A ministra de Relações Institucionais, Gleisi Hoffmann, se encontrou com o líder do PL na Câmara, Sóstenes Cavalcante, em sua casa em Brasília, buscando melhorar a relação do governo com a oposição. Sóstenes, que é próximo do ex-presidente Jair Bolsonaro, inicialmente hesitou em ir ao Palácio do Planalto, mas aceitou a visita para evitar repercussões negativas. O governo de Lula enfrenta dificuldades, com a popularidade em baixa e a recusa de partidos em aceitar cargos ministeriais. Durante a conversa, Sóstenes pediu a Gleisi o pagamento de emendas que estão atrasadas desde 2023, e a ministra se comprometeu a iniciar os repasses. O encontro foi amistoso, e Sóstenes disse que dará uma chance à nova ministra, embora tenha alertado que isso não durará muito. Há expectativas de que Gleisi tenha um desempenho melhor do que seu antecessor, que cortou relações com o presidente da Câmara.
Em uma tentativa de melhorar o diálogo com a oposição, a ministra de Relações Institucionais, Gleisi Hoffmann, se reuniu com o líder do PL na Câmara, Sóstenes Cavalcante, em sua residência em Brasília. O encontro ocorreu em um momento de desgaste do governo Lula, que enfrenta baixa popularidade e dificuldades na articulação política.
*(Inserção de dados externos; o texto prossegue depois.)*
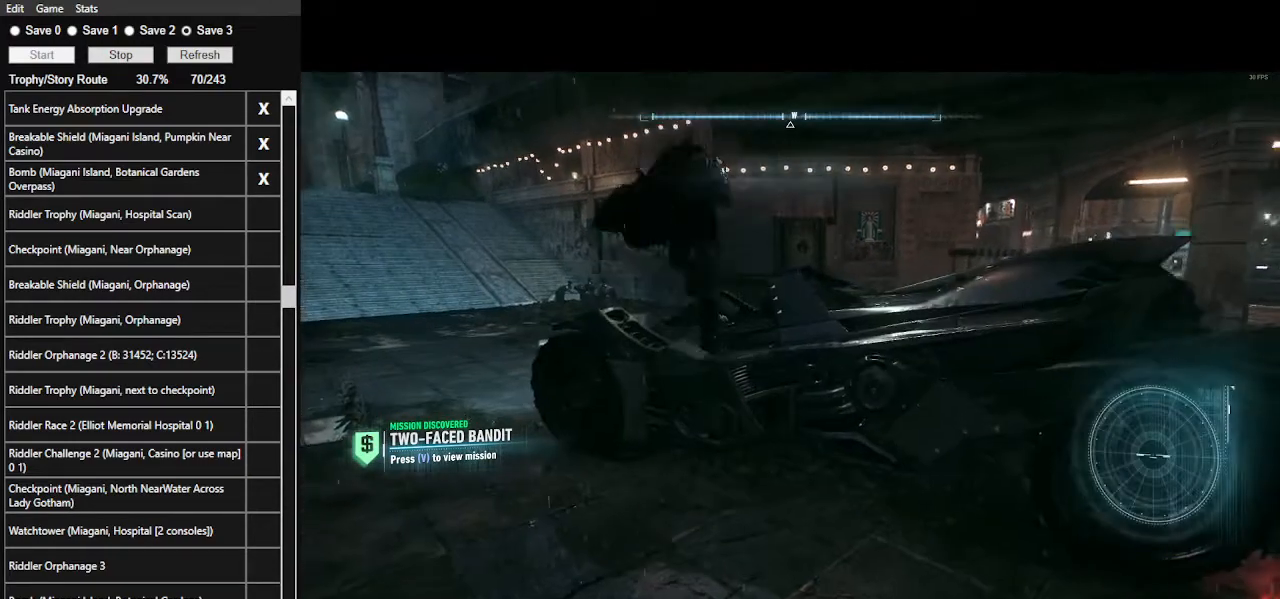
{"keys": [], "mouse": [], "events": []}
Sóstenes, próximo ao ex-presidente Jair Bolsonaro, inicialmente hesitou em ir ao Palácio do Planalto, temendo repercussões negativas. A reunião foi considerada amistosa, e a ministra se comprometeu a iniciar o pagamento de emendas impositivas atrasadas da bancada do PL, conforme solicitado pelo deputado.
A troca no Ministério das Comunicações, que foi recusada pelo líder do União Brasil, Pedro Lucas Fernandes, exemplifica a tensão atual entre o governo e sua base aliada. Gleisi, que assumiu a articulação política recentemente, busca superar a imagem de defensora apenas dos interesses da esquerda e se aproximar de líderes de outros partidos, incluindo a legenda de Bolsonaro.
Durante a conversa, não foram discutidos detalhes sobre a anistia aos envolvidos nos atos golpistas de oito de janeiro, embora essa questão esteja em pauta no Congresso. O requerimento de urgência para o projeto de anistia foi apresentado, mas ainda não foi pautado. A expectativa é que Gleisi tenha um desempenho melhor do que seu antecessor, Alexandre Padilha, que cortou relações com o presidente da Câmara, Arthur Lira.
Sóstenes, que é amigo do líder do PT na Câmara, Lindbergh Farias, expressou que dará “o benefício da dúvida” à nova ministra, mas alertou que esse prazo não será longo. A articulação política do governo continua a ser monitorada de perto, especialmente em um cenário onde a relação com a oposição é crucial para a aprovação de projetos estratégicos.